* _Exercise goal_
Copy the listing below letter for letter, passing over each picture.

* _Dataset extract_

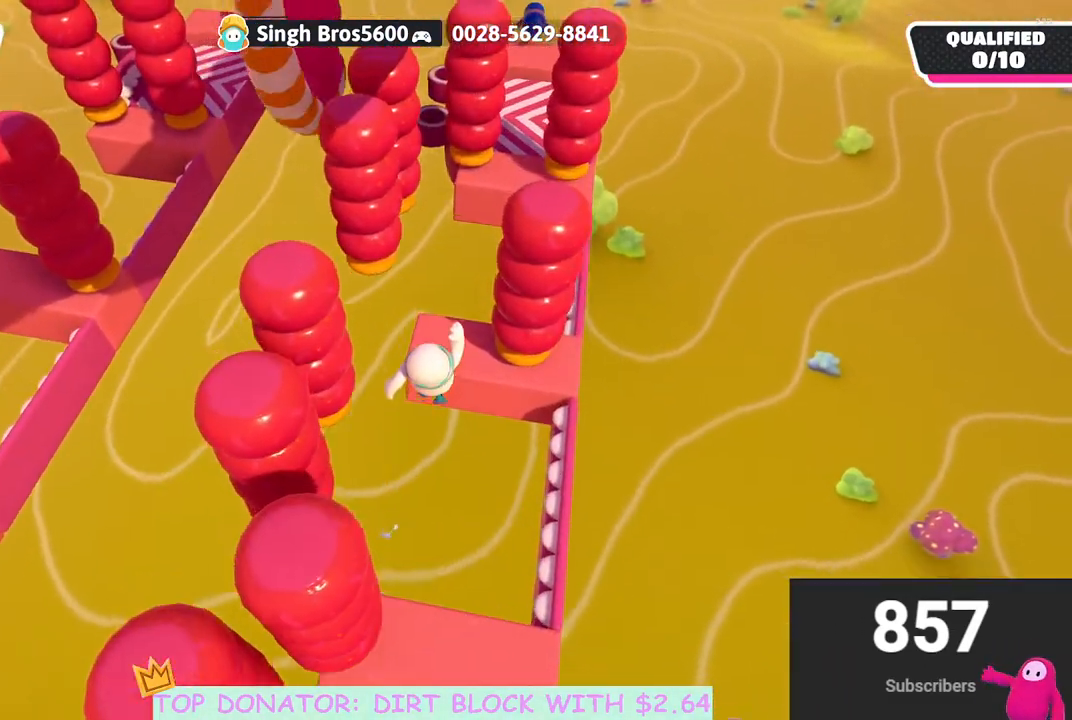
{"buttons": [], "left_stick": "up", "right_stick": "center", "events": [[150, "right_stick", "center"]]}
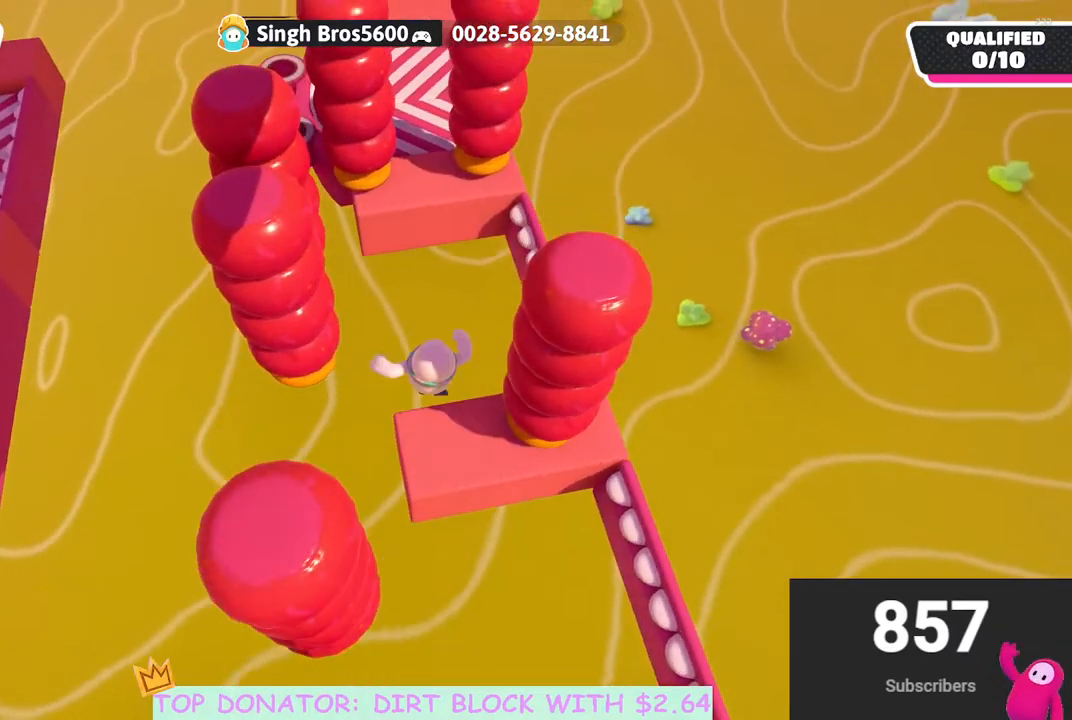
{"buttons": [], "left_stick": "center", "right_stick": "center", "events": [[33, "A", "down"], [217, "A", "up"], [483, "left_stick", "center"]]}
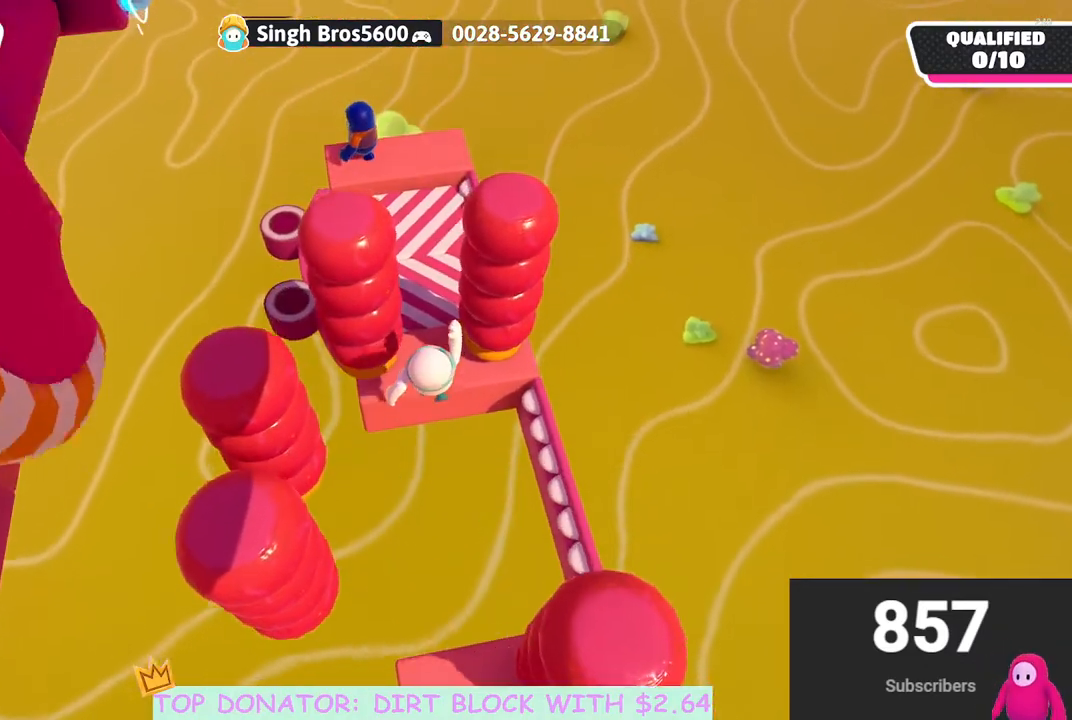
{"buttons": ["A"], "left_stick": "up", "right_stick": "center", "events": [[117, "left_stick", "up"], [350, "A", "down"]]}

* _Response_
{"buttons": [], "left_stick": "up", "right_stick": "center", "events": [[150, "right_stick", "center"]]}
{"buttons": [], "left_stick": "center", "right_stick": "center", "events": [[33, "A", "down"], [217, "A", "up"], [483, "left_stick", "center"]]}
{"buttons": ["A"], "left_stick": "up", "right_stick": "center", "events": [[117, "left_stick", "up"], [350, "A", "down"]]}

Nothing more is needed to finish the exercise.